Simbólicamente queman los dibujos de sus dibujos de icebergs en el momento que deciden escapar juntos Cameron, Jane y Adam. Y con la imagen de ellos tres en la parte posterior de una furgoneta termina una nueva película para la reflexión. Posiblemente una película que solo escoge la esencia de la novela, pero quizás esa esencia es suficiente, o al menos así lo debieron interpretar los jurados que la galardonaron como Mejor película en el Festival de Sundance y también con la Espiga de Plata del Festival de Valladolid.

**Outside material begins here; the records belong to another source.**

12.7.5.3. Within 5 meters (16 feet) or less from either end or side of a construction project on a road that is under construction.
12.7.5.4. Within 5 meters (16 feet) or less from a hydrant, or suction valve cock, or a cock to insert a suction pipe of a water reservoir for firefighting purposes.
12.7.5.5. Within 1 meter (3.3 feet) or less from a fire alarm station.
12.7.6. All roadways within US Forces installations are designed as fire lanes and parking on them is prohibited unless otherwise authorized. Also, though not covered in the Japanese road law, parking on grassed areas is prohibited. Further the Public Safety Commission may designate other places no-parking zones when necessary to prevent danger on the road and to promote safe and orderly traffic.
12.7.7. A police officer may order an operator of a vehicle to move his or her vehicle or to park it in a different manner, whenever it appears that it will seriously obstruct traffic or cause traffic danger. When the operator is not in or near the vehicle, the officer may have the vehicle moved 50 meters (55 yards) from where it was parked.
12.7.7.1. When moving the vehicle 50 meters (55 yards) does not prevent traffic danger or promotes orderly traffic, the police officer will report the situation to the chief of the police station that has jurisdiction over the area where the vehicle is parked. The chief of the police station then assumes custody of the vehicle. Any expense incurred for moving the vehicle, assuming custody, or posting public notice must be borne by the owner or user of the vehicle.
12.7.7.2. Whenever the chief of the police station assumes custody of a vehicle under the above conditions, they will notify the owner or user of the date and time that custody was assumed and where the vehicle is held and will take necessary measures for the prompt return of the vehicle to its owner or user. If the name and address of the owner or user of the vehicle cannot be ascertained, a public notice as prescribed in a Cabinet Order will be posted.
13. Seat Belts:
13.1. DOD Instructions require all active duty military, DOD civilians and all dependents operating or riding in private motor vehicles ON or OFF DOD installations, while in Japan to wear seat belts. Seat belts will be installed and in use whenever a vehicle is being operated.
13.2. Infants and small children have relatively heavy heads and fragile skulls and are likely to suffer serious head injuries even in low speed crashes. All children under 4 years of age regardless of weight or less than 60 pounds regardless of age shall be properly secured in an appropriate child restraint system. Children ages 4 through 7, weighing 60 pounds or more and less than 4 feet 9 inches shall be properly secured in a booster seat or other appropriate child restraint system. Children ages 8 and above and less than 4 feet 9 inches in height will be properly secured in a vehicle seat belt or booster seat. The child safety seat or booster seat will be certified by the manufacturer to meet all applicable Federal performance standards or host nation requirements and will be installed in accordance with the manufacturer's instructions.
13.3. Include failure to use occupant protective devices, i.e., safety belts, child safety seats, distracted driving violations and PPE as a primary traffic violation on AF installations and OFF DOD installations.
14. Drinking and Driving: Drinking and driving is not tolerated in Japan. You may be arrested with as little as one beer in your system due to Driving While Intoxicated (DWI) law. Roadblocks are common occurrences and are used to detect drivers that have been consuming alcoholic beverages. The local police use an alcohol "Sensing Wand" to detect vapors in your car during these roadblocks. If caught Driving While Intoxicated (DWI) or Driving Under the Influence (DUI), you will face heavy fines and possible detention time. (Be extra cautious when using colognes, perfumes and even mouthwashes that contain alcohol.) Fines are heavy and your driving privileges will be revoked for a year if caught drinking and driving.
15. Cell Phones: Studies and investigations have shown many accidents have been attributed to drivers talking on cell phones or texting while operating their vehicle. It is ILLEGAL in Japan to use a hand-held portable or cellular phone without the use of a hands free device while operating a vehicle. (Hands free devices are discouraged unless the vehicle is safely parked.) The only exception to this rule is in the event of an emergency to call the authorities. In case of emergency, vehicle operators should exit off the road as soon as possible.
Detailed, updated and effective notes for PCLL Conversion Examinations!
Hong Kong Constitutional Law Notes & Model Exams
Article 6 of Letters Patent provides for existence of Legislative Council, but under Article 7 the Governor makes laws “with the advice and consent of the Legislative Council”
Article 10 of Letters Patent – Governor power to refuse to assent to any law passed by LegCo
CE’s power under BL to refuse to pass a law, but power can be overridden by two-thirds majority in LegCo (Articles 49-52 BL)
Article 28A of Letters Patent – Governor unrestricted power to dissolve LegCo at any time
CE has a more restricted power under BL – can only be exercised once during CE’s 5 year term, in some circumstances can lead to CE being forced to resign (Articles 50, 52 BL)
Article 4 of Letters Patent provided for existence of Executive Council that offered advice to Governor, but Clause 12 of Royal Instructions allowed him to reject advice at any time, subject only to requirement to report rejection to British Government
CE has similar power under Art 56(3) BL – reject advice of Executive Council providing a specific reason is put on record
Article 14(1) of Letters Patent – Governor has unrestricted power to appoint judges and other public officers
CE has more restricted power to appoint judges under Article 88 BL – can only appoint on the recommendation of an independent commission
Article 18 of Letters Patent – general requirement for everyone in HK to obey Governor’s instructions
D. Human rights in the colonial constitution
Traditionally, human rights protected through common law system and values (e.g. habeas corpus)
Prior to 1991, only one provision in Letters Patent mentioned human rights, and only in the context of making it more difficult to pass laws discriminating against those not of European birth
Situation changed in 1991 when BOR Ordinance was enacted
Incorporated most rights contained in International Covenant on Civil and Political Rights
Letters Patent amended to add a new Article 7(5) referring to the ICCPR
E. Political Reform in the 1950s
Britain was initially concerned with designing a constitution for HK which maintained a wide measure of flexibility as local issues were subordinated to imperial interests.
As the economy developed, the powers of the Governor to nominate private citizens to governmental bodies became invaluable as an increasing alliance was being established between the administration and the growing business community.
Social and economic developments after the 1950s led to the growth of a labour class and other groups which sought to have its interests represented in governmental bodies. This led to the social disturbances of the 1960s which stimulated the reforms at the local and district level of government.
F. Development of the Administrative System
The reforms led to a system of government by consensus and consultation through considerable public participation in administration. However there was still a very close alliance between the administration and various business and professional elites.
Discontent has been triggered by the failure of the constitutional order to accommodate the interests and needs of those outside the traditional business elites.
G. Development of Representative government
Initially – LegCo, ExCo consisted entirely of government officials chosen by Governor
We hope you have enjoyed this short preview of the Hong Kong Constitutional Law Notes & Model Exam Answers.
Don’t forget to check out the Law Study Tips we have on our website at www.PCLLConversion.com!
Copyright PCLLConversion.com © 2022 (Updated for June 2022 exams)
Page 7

Ni que decir tiene que esta película tiene una profunda relación con Plegarias para Bobby (Russell Mucahy, 2009) y con Identidad borrada (Joel Edgerton, 2018). Y al igual que nuestra película de hoy, estas dos también basan su guion en sendos libros: “Prayers for Bobby: A Mother's Coming to Terms with the Suicide of Her Gay Son”, la novela biográfica de Leroy Aarons sobre la historia real de Bobby Griffith, un adolescente homosexual que se suicidó a causa de la intolerancia religiosa de su madre y de la sociedad; y “Boy Erase: A Memoir” el libro autobiográfico de Garrad Conley, a quien sus padres envían a un programa de terapia de conversión de su homosexualidad (Love in Action, LIA) en el que, a través de doce pasos basados en el estudio de la Biblia, intentan suprimir su orientación.
Porque en estos momentos del siglo XXI y con lo que ya se conoce, debiera quedar claro que la homosexualidad no es una enfermedad y, por tanto, no hay que buscarle cura. Y que el problema no es que haya personas con orientaciones sexuales diferentes, sino que vivamos en una sociedad enferma, rígida e intolerante, donde el verbo amar se conjuga mal y en minúsculas. Y esa es la verdadera promesa de Dios: amar. No otra. Y La (des)educación de Cameron Post nos lo vuelve a recordar.